After yesterday, I'm really thankful I'm getting a little break this morning while they're at school. :) I'll hopefully be working on the rest of this month's goals, and catching up on laundry again, along with maybe lunch with the husband! wohoo! :) I'd also really like to be more happy and less distracted tomorrow when I pick them up from school. I so want them to remember me as a happy mama.

Speaking of goals, here's an update on this month:

do:
  1. 40 bags- I'm challenging myself to find 40 bags of excess to purge from our house. - 32 BIG bags done, 8 more to go!!
  2. Take down 10 picture frames that aren't hanging on the wall. - done! I love the empty shelves and surfaces. I put them all in a box in case I change my mind later. ;)
  3. Rearrange living room and sewing room furniture to better use our spaces. - haven't done this yet. Hoping to this week.
  4. Take down Christmas decorations. {It's only January 4, right? ;)}- done, thanks to the family! 
  5. Donate extra bedding we no longer need. - still haven't gone in the attic. dum, dum, dum....
    a physical detox:

  1. Eat real foods- avoiding all processed foods if possible. I've been doing this for the last week, and it's not been fun so far. But I feel better already! - semi-good at this. I've been snacking on Frosted Mini Wheats and grabbing bites of cheese. Hum. And I've had a couple turkey sandwiches and bread. And a handful or two of skittles. hahah! Trying not to obsess about it, but I am happy to be eating more veggies again. ;)
  2.  Exercise at least 8 hours per week. {I'm using this free fitness log! hey!} - done plus some!
  3.  Drink at least 64 ounces of water each day. - most days!
    a spiritual detox:

  1. Journal 1-2x per week in quiet time using Evernote. {I will easily type it out but I know I'll never do it if I'm supposed to hand write it. Typing is so much faster. ha!} - started this! 
  2.  Wake up before kids and read alone in quiet at least 5 days per week {this has been so hard to do this winter}. Check off each day completed in my calendar for motivation. - failing miserably. They keep getting up before me. I've gotten maybe 2-3 days a week before they get up. This might help the joyful mama thing.
read:
  1. Soul Detox: Clean Living in a Contaminated World by Craig Groeschel*- done. I really, really liked this book. The author is a no-nonsense kind of guy, and tells you things you know are true but no one says. :) I was surprised by how much I liked it!
learn:

  1. Psalm 51:7-13: Getting close! :D
be:
My "be" goal this month was to be repentant. 

And oh, how I've seen God working on repentance in my heart this month. I wish I could say I am amazing at spotting my own sin right away, but I'm so not. Sin rises in me quickly, and I can justify it for a while in the heat, until I get alone and God convicts me. :(

But I'm glad He is convicting me, because that means He wants to discipline me and not leave me in my sin.

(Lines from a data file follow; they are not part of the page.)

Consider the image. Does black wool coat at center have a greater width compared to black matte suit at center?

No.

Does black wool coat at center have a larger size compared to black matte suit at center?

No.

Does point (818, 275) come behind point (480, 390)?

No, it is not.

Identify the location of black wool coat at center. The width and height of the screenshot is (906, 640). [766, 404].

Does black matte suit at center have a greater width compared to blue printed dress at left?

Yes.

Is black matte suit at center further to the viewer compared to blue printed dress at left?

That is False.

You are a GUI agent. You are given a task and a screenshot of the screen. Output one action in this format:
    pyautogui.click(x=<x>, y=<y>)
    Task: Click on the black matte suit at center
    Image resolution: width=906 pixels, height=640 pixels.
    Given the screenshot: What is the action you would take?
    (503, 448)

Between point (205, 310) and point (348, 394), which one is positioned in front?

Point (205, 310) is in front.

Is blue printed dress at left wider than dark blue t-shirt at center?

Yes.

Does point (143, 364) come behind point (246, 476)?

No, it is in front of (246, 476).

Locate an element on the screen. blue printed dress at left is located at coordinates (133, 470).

I wish it wasn't there in the first place, but really, it shows me I need Him all the more. It makes me feel like I'm a big hypocrite, because I know the truth and still can't seem to get it right. But then God gives me such grace, and reminds me His love doesn't depend on how well I am doing. {thank you, Jesus!}. It's been rough, but God has been good. 

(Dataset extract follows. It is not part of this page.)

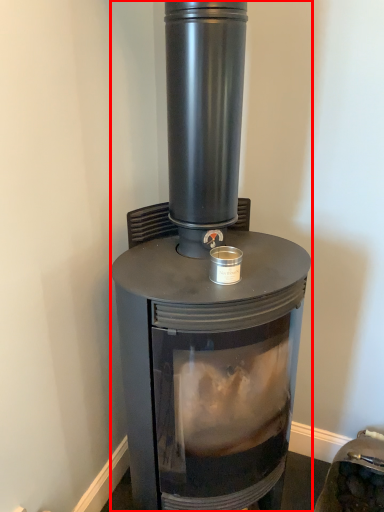
Question: From the image's perspective, where is wood burning stove (annotated by the red box) located relative to appliance?

Choices:
 (A) below
 (B) above

Answer: (B)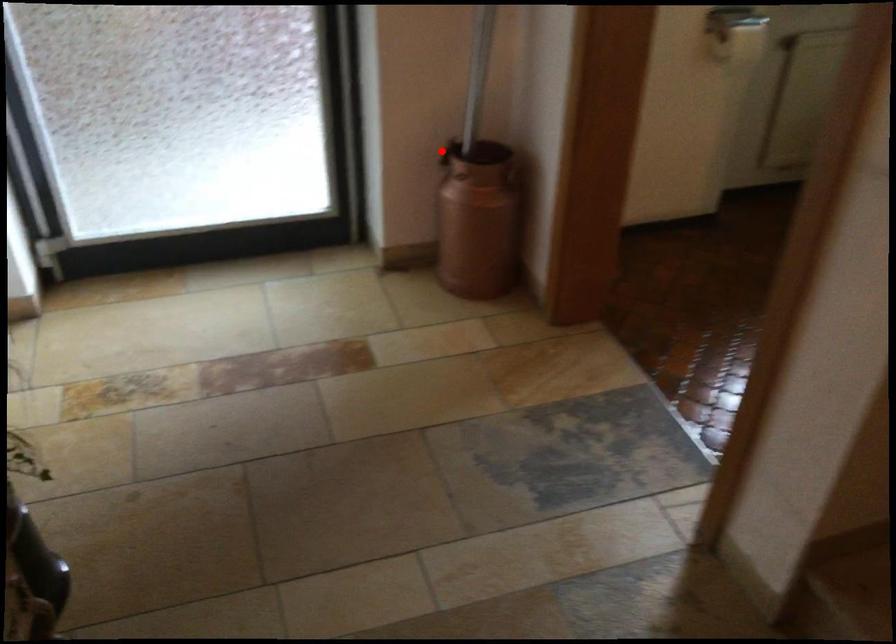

He convicts me time after time, and my heart turns and seeks forgiveness and restoration with Him. And He is always so good to forgive me. I'm just constantly amazed by this.

:: What are you tackling today?

:: Are you detoxing this month too? If so, how are you doing so far? {probably better than skittle binging, I would imagine! hehee ;)}

:: What helps you stay joyful with your children? 
me: remembering how little time I have with them gives me more perspective, and more joy.